Later, he and a few of his cousins moved the boards that covered the hole over mom’s grave. It was a spontaneous gesture, one that initially many of us in mom’s family recoiled forward in horror. But in the innocence of wonder, he just wanted to see where her body would go. “mom I know that she is in the stars now, in the trees and in the heaven, she is in my heart, but I need to see what its like down below too. What is it like to be in the earth Mom?”
And now with this wedding, a wedding that he has been looking forward to for weeks now, running to the closet to stroke his suit and tie for days on end, the same suit he wore to Mama’s wedding, I say to him, “why do you want go to this wedding so much?” “Well Mom, I want to see how they kiss.
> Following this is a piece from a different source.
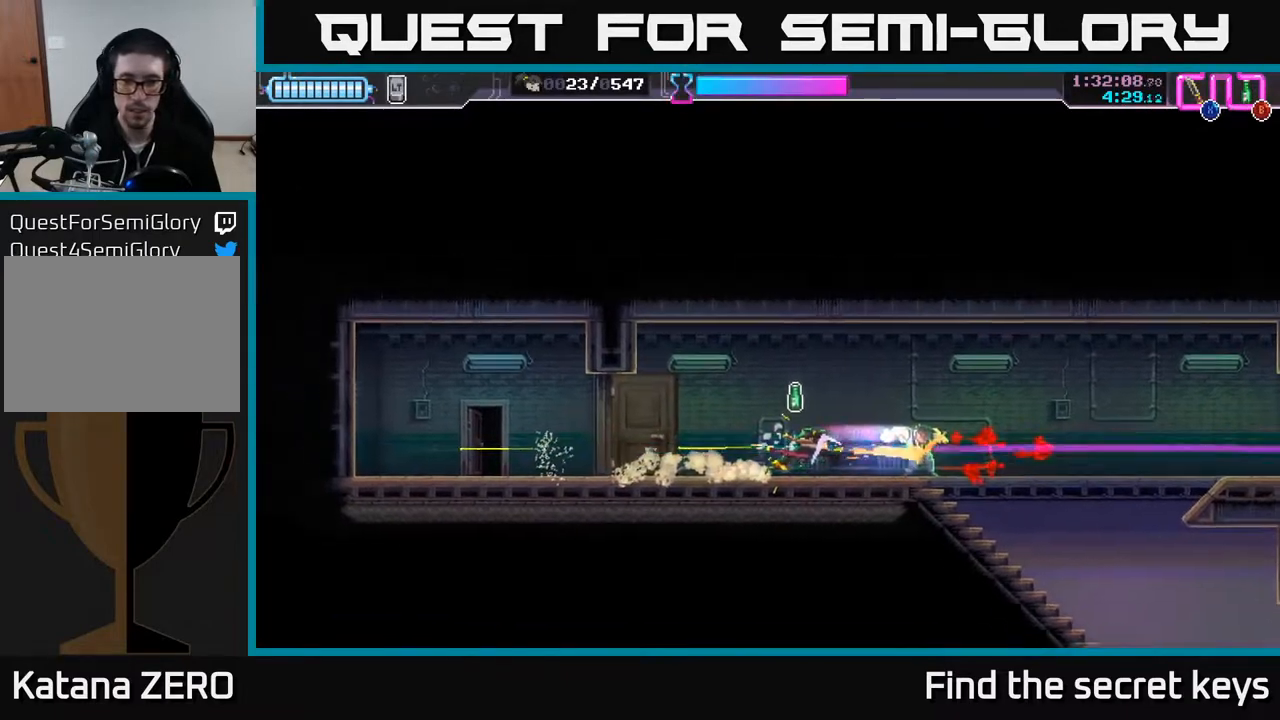
{"buttons": [], "left_stick": "right", "right_stick": "center", "events": []}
If I can see how they kiss, I can kiss you better, and can love you more.”
The way we go about our day can make all the difference for those suffering. Children, no matter what is happening in their environment, pay attention to the constancies without fail. They may have sadness, they may have joy but in that sadness and joy there is wonder and innocence, an ability to let go in the moment and keep meeting the moment for what it is.
We never know what that dress, that conversation, that pause to let another go before you may mean to another. Perhaps in a simple act of kindness you may be preventing a death, a new sorrow. Today as you go about your day, may your mind and heart be free to see the constancies of life with innocence and wonder, to hold the sorrows and joys within your own self as part of the connection we share with others.